Se em 2009, Santa Catarina aparecia na terceira posição neste quesito – indenizações por morte por grupo de 100 mil habitantes, o cenário mudou consideravelmente em 2018. O estado aparece agora na 12ª posição, com 1.537 indenizações pagas. Em comparativo com a população, 7.075.494 milhões de habitantes, o indicador é de 22 indenizações por morte a cada 100 mil.

 

Mudança no perfil das regiões


A análise por região indica mudança na geografia das indenizações por morte. Em 2018, o Centro-Oeste foi a localidade com a maior taxa de acidentes fatais no trânsito, concentrando 23 sinistros indenizados a cada 100 mil habitantes. Já em 2009, a posição era ocupada pelo Sul, que registrou 38 pagamentos para a mesma proporção populacional. O Sudeste, no entanto, teve o indicador mais baixo no ano passado, com 15 pagamentos. Em 2009, o último lugar era do Nordeste, com 21.


Quando observada apenas a quantidade de benefícios pagos por acidentes fatais, sem relacionar à estimativa populacional, a Região Nordeste foi a única a apresentar aumento das indenizações por morte devido a ocorrências no trânsito entre 2009 e 2018. O Maranhão foi a unidade federativa com maior crescimento (46%), seguido do Piauí (42%). Já os estados de São Paulo e Rio Grande do Sul tiveram redução de cerca de 50% nas indenizações pagas por acidentes fatais entre 2009 e 2018.

 

Motoristas homens são a maioria das vítimas


Ainda segundo os dados, os principais atingidos pelos casos fatais são motoristas. Em 2018, eles somaram mais de 21 mil (ou 55%) indenizações por morte. O sexo masculino também predomina, somando 82% dos pagamentos destinados à cobertura no ano passado.

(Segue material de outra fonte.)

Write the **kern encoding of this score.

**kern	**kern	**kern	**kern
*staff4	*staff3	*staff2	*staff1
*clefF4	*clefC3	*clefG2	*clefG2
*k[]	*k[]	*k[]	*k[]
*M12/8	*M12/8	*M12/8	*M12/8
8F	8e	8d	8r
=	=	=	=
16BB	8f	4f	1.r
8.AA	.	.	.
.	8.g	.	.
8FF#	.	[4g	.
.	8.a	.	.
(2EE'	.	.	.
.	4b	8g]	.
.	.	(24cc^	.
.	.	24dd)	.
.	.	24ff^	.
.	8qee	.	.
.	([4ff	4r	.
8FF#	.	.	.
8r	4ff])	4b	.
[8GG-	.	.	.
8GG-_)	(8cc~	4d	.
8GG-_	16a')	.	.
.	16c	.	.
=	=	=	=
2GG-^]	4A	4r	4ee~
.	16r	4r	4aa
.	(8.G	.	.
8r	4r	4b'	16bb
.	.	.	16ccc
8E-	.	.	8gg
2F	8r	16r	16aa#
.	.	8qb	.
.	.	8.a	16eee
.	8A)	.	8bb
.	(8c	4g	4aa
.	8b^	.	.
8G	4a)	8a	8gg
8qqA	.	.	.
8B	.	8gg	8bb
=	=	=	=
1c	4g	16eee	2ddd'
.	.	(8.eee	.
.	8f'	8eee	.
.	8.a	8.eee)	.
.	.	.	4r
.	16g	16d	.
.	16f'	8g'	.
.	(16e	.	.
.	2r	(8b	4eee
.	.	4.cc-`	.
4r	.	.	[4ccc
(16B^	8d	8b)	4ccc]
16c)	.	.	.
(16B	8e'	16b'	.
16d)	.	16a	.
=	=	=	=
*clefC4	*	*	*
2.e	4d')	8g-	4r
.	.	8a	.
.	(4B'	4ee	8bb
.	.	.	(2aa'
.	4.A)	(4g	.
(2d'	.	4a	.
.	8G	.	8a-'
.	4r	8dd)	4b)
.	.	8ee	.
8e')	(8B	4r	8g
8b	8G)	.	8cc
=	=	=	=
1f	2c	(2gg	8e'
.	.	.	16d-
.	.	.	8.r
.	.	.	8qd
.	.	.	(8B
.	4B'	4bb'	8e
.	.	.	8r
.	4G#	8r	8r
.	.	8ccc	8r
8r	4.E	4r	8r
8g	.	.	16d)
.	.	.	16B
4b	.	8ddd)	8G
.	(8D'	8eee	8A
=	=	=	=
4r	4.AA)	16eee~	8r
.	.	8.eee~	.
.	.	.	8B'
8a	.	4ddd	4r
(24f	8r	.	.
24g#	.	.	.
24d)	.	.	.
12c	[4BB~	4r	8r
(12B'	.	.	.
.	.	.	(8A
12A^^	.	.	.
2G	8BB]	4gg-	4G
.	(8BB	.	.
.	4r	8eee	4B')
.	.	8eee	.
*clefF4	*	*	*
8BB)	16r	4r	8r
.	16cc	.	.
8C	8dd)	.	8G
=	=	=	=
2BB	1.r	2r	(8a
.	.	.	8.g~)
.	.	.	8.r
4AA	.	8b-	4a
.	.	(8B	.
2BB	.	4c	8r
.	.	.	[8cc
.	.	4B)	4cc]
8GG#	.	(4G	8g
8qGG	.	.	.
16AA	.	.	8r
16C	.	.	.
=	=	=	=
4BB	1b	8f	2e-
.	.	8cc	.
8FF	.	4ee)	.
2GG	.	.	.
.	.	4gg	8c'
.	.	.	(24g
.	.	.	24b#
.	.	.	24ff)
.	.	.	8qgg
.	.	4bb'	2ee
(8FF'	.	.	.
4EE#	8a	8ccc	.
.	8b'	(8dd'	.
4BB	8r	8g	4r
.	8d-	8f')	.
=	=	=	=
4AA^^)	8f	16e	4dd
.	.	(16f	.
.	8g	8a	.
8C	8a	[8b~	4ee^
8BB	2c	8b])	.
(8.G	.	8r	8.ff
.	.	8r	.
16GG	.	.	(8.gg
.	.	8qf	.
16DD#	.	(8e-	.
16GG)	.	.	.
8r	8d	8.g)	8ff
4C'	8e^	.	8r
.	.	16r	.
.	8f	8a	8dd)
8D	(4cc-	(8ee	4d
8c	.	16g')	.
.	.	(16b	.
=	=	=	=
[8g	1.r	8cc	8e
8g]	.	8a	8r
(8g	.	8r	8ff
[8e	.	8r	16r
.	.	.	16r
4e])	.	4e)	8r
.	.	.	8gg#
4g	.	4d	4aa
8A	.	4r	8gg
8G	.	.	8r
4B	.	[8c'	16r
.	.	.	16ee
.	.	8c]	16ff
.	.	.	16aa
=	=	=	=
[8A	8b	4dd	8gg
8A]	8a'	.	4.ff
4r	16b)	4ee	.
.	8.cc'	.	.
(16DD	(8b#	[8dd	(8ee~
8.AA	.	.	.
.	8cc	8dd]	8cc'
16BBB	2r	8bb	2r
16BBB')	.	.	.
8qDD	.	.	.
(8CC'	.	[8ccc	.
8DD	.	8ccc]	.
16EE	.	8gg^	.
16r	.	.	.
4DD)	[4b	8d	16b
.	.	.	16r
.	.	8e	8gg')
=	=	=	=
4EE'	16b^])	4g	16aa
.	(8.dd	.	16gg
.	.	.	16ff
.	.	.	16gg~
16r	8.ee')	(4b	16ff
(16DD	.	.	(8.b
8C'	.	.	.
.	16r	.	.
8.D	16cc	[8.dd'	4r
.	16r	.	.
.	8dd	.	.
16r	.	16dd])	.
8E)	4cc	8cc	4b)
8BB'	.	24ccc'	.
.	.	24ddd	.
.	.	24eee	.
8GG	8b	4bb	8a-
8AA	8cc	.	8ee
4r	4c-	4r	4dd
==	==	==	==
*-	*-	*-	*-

Quando analisada a faixa etária, os jovens de 18 a 34 anos foram os que mais morreram, com 39% (15.045) dos sinistros pagos por morte pelo Seguro DPVAT no último ano. A maioria dos acidentes ocorreu no horário do anoitecer (17h às 19h59h).


"Apesar da redução nas estatísticas de indenizações pagas por morte pelo Seguro DPVAT nos últimos dez anos, este documento mostra a grave realidade do trânsito brasileiro, que é reforçada pela Organização Mundial da Saúde (OMS).

Dados de 2018 da instituição mostram que o Brasil é o quinto país com mais vítimas fatais durante o tráfego de veículo. Além disso, a cada 24 segundos, uma pessoa morre no trânsito. Desta forma, torna-se fundamental o constante investimento em prevenção, educação e conscientização da população sobre a importância de um trânsito seguro", esclarece o superintendente de Operações da Seguradora Líder, Arthur Froes.